Description of the task:
Pick out every line of the records that contains the string "Added", matching its capitalization exactly.
(Dataset excerpts Opens)
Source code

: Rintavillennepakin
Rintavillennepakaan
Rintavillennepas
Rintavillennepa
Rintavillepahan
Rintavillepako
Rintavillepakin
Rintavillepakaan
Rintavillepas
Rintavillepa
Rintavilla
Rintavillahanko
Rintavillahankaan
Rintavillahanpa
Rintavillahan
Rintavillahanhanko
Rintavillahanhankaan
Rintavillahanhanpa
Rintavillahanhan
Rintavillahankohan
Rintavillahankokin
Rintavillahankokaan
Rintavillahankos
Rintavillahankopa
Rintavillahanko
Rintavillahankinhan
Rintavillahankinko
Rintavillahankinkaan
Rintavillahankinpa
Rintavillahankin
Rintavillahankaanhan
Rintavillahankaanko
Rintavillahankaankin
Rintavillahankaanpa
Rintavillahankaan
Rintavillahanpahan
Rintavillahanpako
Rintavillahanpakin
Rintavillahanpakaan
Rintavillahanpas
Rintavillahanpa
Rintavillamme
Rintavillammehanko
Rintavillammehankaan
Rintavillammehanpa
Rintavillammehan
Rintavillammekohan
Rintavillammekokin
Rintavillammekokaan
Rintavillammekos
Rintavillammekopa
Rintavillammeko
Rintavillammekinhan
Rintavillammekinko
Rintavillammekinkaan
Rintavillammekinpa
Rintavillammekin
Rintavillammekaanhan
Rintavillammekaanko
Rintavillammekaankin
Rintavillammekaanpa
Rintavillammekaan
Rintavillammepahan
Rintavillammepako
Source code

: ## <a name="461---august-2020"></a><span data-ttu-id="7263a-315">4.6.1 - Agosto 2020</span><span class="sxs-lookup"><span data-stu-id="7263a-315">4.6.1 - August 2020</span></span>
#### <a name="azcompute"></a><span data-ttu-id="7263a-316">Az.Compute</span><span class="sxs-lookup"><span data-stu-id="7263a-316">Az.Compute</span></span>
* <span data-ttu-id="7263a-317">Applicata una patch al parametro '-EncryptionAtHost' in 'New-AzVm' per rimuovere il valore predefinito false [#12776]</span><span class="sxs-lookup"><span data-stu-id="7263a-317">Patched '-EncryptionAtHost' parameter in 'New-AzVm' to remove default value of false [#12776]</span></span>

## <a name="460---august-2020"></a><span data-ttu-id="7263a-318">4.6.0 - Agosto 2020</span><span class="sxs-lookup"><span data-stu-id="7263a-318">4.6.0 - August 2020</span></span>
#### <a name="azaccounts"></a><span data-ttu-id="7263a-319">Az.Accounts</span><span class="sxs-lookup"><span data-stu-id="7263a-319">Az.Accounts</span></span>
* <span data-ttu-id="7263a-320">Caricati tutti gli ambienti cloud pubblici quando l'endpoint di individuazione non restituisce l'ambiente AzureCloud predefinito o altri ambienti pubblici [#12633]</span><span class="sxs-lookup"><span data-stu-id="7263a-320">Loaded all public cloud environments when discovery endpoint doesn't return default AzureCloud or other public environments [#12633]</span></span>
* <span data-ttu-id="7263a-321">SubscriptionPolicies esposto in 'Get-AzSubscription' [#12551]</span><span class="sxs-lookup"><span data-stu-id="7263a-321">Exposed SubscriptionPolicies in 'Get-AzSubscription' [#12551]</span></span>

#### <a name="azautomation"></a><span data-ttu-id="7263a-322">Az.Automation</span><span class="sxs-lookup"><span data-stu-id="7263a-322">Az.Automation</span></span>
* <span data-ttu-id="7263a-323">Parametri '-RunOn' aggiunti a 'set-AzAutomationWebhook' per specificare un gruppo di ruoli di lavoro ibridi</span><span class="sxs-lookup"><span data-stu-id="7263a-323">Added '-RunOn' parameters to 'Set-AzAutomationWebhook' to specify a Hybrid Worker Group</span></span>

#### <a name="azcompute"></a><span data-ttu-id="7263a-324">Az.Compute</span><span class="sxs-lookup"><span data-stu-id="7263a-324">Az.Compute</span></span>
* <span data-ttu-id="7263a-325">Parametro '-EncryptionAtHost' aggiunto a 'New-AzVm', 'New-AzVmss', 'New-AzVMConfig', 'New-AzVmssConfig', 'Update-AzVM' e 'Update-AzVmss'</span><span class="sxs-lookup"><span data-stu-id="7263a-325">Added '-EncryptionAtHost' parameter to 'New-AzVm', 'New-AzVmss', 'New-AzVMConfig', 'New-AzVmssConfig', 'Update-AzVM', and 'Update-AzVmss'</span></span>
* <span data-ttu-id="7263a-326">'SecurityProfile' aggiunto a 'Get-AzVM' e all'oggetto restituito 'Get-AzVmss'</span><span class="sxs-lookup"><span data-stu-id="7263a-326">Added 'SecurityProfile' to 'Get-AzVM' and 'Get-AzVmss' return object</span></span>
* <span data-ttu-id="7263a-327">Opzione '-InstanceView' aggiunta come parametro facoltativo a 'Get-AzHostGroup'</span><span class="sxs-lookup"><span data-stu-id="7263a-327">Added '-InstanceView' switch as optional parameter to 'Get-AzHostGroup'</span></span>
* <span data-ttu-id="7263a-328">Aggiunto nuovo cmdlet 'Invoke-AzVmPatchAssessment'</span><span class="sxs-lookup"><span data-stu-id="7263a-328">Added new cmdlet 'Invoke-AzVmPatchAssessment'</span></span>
(Dataset excerpts Closes)
Answer to this exercise:
* <span data-ttu-id="7263a-323">Parametri '-RunOn' aggiunti a 'set-AzAutomationWebhook' per specificare un gruppo di ruoli di lavoro ibridi</span><span class="sxs-lookup"><span data-stu-id="7263a-323">Added '-RunOn' parameters to 'Set-AzAutomationWebhook' to specify a Hybrid Worker Group</span></span>
* <span data-ttu-id="7263a-325">Parametro '-EncryptionAtHost' aggiunto a 'New-AzVm', 'New-AzVmss', 'New-AzVMConfig', 'New-AzVmssConfig', 'Update-AzVM' e 'Update-AzVmss'</span><span class="sxs-lookup"><span data-stu-id="7263a-325">Added '-EncryptionAtHost' parameter to 'New-AzVm', 'New-AzVmss', 'New-AzVMConfig', 'New-AzVmssConfig', 'Update-AzVM', and 'Update-AzVmss'</span></span>
* <span data-ttu-id="7263a-326">'SecurityProfile' aggiunto a 'Get-AzVM' e all'oggetto restituito 'Get-AzVmss'</span><span class="sxs-lookup"><span data-stu-id="7263a-326">Added 'SecurityProfile' to 'Get-AzVM' and 'Get-AzVmss' return object</span></span>
* <span data-ttu-id="7263a-327">Opzione '-InstanceView' aggiunta come parametro facoltativo a 'Get-AzHostGroup'</span><span class="sxs-lookup"><span data-stu-id="7263a-327">Added '-InstanceView' switch as optional parameter to 'Get-AzHostGroup'</span></span>
* <span data-ttu-id="7263a-328">Aggiunto nuovo cmdlet 'Invoke-AzVmPatchAssessment'</span><span class="sxs-lookup"><span data-stu-id="7263a-328">Added new cmdlet 'Invoke-AzVmPatchAssessment'</span></span>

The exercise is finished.